Quando não é assim, o exame físico pode ser diagnóstico – vemos a lesão traumática, uma massa tumoral, um corpo estranho, um abcesso, secreções
purulentas. Noutros casos, são os elementos da história clínica que nos orientam. Por exemplo, o contacto prévio com alguém portador de infeção diagnosticada; a presença de sintomas sistémicos, como febre, dores musculares generalizadas, mal-estar geral.

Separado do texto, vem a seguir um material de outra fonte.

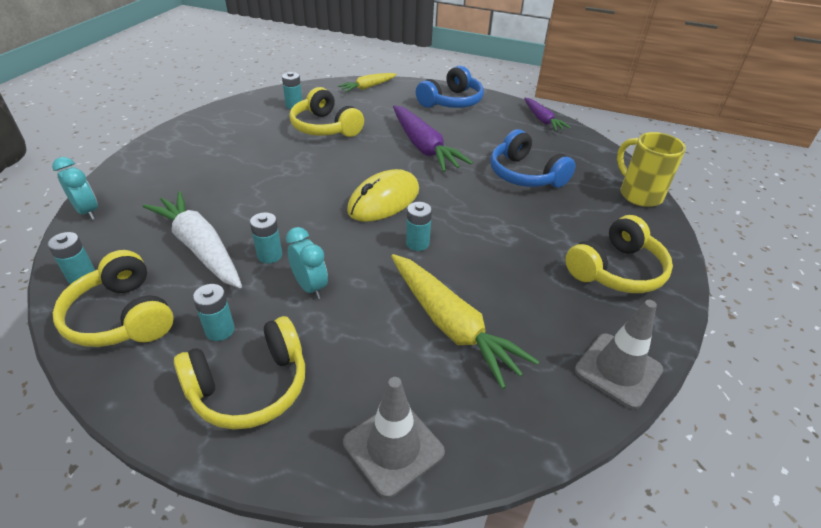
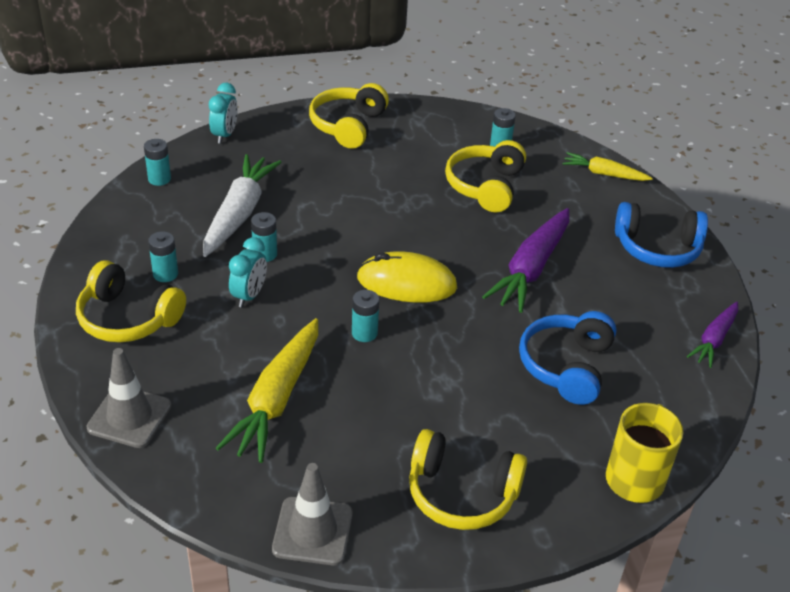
camera: 55 degrees right, 0 degrees up
(122, 317) = (140, 221): yellow headphones -> yellow headphones (348, 126)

Mas, não raramente, é mesmo muito difícil. Porque se há microrganismos cujo processo infecioso cursa com sinais óbvios – o mais comum é a presença de exsudato purulento na infeção por algumas bactérias – outros há que causam apenas um processo inflamatório que em nada se distingue do que pode ser causado por uma alergia ou um processo vascular vasomotor (desencadeado por uma mudança brusca de temperatura, por exemplo).

Nesses casos temos que nos socorrer de exames complementares de diagnóstico. Por exemplo, de marcadores sanguíneos sugestivos de infeção – há células sanguíneas específicas que se alteram na presença de determinados agentes infeciosos – ou de proteínas que funcionam como marcadores inflamatórios. Os exames imagiológicos podem ser úteis; se utilizarmos contraste ou marcadores específicos de inflamação ou infeção, por exemplo em medicina nuclear, conseguimos por vezes esclarecer o quadro.

Podemos ainda recorrer a pesquisa de marcadores biológicos e/ou a cultura de microrganismos, em líquidos biológicos como o sangue, a urina, o líquido sinovial das articulações, o líquor crânio encefálico, coleções purulentas, secreções nasais ou pulmonares; ou mesmo em biópsias de tecidos. Serão casos particulares, é verdade. Mas demonstrativos da importância que damos à diferenciação entre estes dois processos. Inflamação não é infeção. Os sintomas, sinais e exames complementares de que dispomos ajudam o médico a fazer essa distinção.